# HP 635 camera



## diehard 1950 (Dec 12, 2006)

Hello, I have an HP 635 digital camera. it will take about ten pictures on a fresh set of batteries. i have tried rechargeable batteries and still det ten pictures. i have tried just about every brand thats made and still get about ten pictures. it takes very good pictures and everything seems to work correctly but it just gets ten pictures. is this normal for a camera or maybe theres something wrong. i have used a tester and checked the new batteries for full charge, all have been fine but i still get only ten pictures. maybe im doing something wrong but i dont know what it could be.the camera is about three years old and has done this since it was new.maybe im expecting more from it and it wont do any better. any ideas?


----------



## yustr (Sep 27, 2004)

Sorry to say this but it looks to be a design flaw. See HERE

You might try contacting HP but I doubt they'll do anything for a 3 year old camera.


----------



## diehard 1950 (Dec 12, 2006)

Thanks Yustr, this was my first digital camera and i fully expected a lot more from HP than this.live and learn i guess. I wont buy another hp.do you have any suggestions for a small digital camera that does what its supposed to do? How many pictures should a camera take on a set of batteries? im guessing more than ten ha ha. thanks again, Diehard


----------



## yustr (Sep 27, 2004)

I'm pretty sure it was just that model - my daughter has a cheap HP digicamera that works fine - but I understand the sour taste it leaves.

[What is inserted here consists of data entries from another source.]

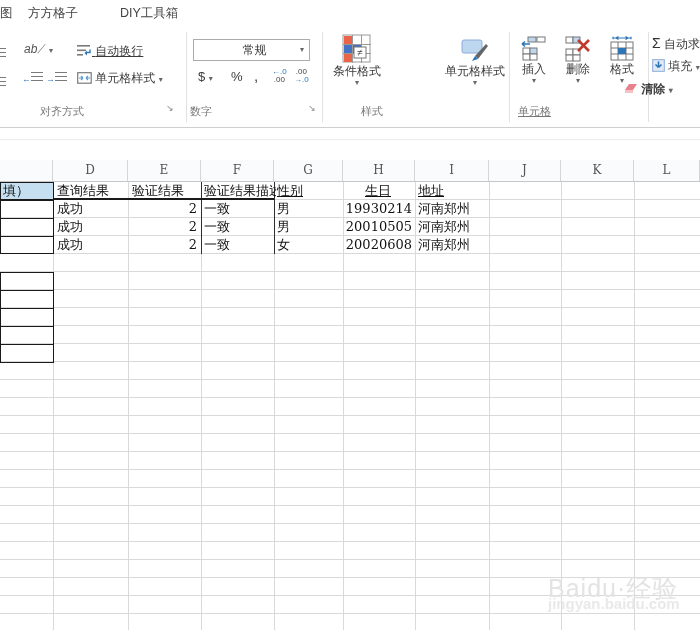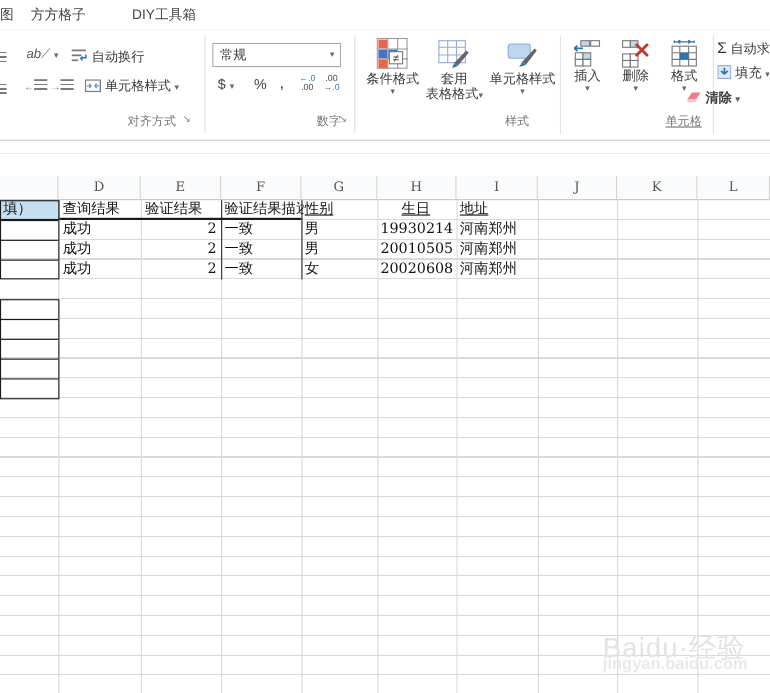--- a/index.html
+++ b/index.html
@@ -7,21 +7,21 @@
        font-family:"Liberation Sans",sans-serif;color:#3b3b3b;}
   .abs{position:absolute;}
   
   .tabbar{position:absolute;left:0;top:0;width:700px;height:27px;background:#fff;
           border-bottom:1px solid #d9d9d9;}
   .tab{position:absolute;top:0;height:26px;line-height:26px;font-size:12.5px;color:#444;white-space:nowrap;}
   
   .ribbon{position:absolute;left:0;top:27px;width:700px;height:100px;background:#fff;
           border-bottom:1px solid #cfcfcf;}
   .gsep{position:absolute;top:5px;height:90px;width:1px;background:#e2e2e2;}
-  .glabel{position:absolute;top:77px;height:14px;line-height:14px;font-size:11px;color:#777;text-align:right;}
+  .glabel{position:absolute;top:77px;height:14px;line-height:14px;font-size:11px;color:#777;text-align:left;}
   .launcher{position:absolute;top:76px;font-size:9px;color:#888;line-height:10px;}
   .rbtn{position:absolute;font-size:12px;color:#3b3b3b;white-space:nowrap;cursor:default;}
   .bigbtn{position:absolute;top:5px;width:58px;height:70px;text-align:center;font-size:12px;color:#3b3b3b;}
   .bigbtn .lbl{line-height:14px;}
   .dd{font-size:8px;color:#666;}
   .lineicon{display:inline-block;width:12px;height:10px;
             background:repeating-linear-gradient(to bottom,#7a7a7a 0 1.5px,transparent 1.5px 4px);}
   .selectbox{position:absolute;left:193px;top:12px;width:117px;height:22px;border:1px solid #abababa9;
              background:#fff;font-size:12px;line-height:20px;box-sizing:border-box;}
   .decbtn{position:absolute;font-size:8px;line-height:8px;color:#444;text-align:center;}
@@ -74,21 +74,21 @@
       <span class="dd">▾</span>
     </span>
 
     <span class="rbtn" style="left:22px;top:44px;">
       <span style="color:#2E75B6;font-size:9px;">←</span><span class="lineicon"></span>
     </span>
     <span class="rbtn" style="left:46px;top:44px;">
       <span style="color:#2E75B6;font-size:9px;">→</span><span class="lineicon"></span>
     </span>
 
-    <span class="rbtn" style="left:65px;top:16px;">
+    <span class="rbtn" style="left:77px;top:16px;text-decoration:underline;">
       <svg width="15" height="13" viewBox="0 0 15 13" style="display:inline-block;vertical-align:-2px;">
         <rect x="0" y="1" width="13" height="1.6" fill="#7a7a7a"></rect>
         <rect x="0" y="5.5" width="9" height="1.6" fill="#7a7a7a"></rect>
         <rect x="0" y="10" width="6" height="1.6" fill="#7a7a7a"></rect>
         <path d="M13 5.5 v3 h-4" stroke="#2E75B6" fill="none" stroke-width="1.4"></path>
         <path d="M10 6.5 L7.5 9.2 L10 11.6 Z" fill="#2E75B6"></path>
       </svg>
       <span>自动换行</span>
     </span>
 
@@ -99,21 +99,21 @@
         <path d="M13 6 h-4 M9 6 l2-2 M9 6 l2 2" stroke="#5B9BD5" stroke-width="1.2" fill="none"></path>
       </svg>
       <span>单元格样式</span>
       <span class="dd">▾</span>
     </span>
 
     <span class="glabel" style="left:40px;width:120px;">对齐方式</span>
     <span class="launcher" style="left:166px;">↘</span>
     <div class="gsep" style="left:186px;"></div>
 
-    <div class="selectbox" style="border:1px solid #ababab;">
+    <div class="selectbox" style="border:1px solid #ababab;text-align:center;">
       <span style="padding-left:6px;">常规</span>
       <span class="dd" style="position:absolute;right:5px;top:0;line-height:20px;">▾</span>
     </div>
     <span class="rbtn" style="left:198px;top:42px;font-size:13px;">
       <span>$</span>
       <span class="dd">▾</span>
     </span>
     <span class="rbtn" style="left:231px;top:42px;font-size:13px;">%</span>
     <span class="rbtn" style="left:254px;top:40px;font-size:15px;">,</span>
     <span class="decbtn" style="left:272px;top:41px;">
@@ -139,33 +139,20 @@
         <line x1="19.5" y1="1" x2="19.5" y2="29" stroke="#999"></line>
         <line x1="1" y1="10.5" x2="29" y2="10.5" stroke="#999"></line>
         <line x1="1" y1="19.5" x2="29" y2="19.5" stroke="#999"></line>
         <rect x="12" y="13" width="12" height="11" fill="#fff" stroke="#777"></rect>
         <text x="18" y="22" font-size="10" fill="#444" text-anchor="middle">≠</text>
       </svg>
       <div class="lbl">条件格式</div>
       <div class="dd">▾</div>
     </div>
 
-    <div class="bigbtn" style="left:384px;">
-      <svg width="30" height="30" viewBox="0 0 30 30" style="margin:2px auto 0;">
-        <rect x="1" y="3" width="24" height="20" fill="#fff" stroke="#8FAADC"></rect>
-        <line x1="1" y1="9" x2="25" y2="9" stroke="#8FAADC"></line>
-        <line x1="1" y1="16" x2="25" y2="16" stroke="#8FAADC"></line>
-        <line x1="9" y1="3" x2="9" y2="23" stroke="#8FAADC"></line>
-        <line x1="17" y1="3" x2="17" y2="23" stroke="#8FAADC"></line>
-        <path d="M28 14 L18 26 L15 23 L26 12 Z" fill="#666"></path>
-        <path d="M15 23 L18 26 L13 28 Z" fill="#2E75B6"></path>
-      </svg>
-      <div class="lbl">套用</div>
-      <div class="lbl"><span>表格格式</span><span class="dd">▾</span></div>
-    </div>
 
     <div class="bigbtn" style="left:444px;width:62px;">
       <svg width="30" height="30" viewBox="0 0 30 30" style="margin:2px auto 0;">
         <rect x="2" y="6" width="20" height="13" rx="2" fill="#BDD7EE" stroke="#8FAADC"></rect>
         <path d="M28 12 L18 25 L15 22 L26 10 Z" fill="#666"></path>
         <path d="M15 22 L18 25 L12 27 Z" fill="#2E75B6"></path>
       </svg>
       <div class="lbl">单元格样式</div>
       <div class="dd">▾</div>
     </div>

See THIS THREAD for some ideas. It really depends on what you're taking pics of, how much you want to spend, and what you're going to do with the photos.

And to answer your question - you should get hundreds of shots from a set of batteries. If the camera you get allows for it, get a set of rechargables and you'll save some $. I always carry a set of std batteries as back up.


----------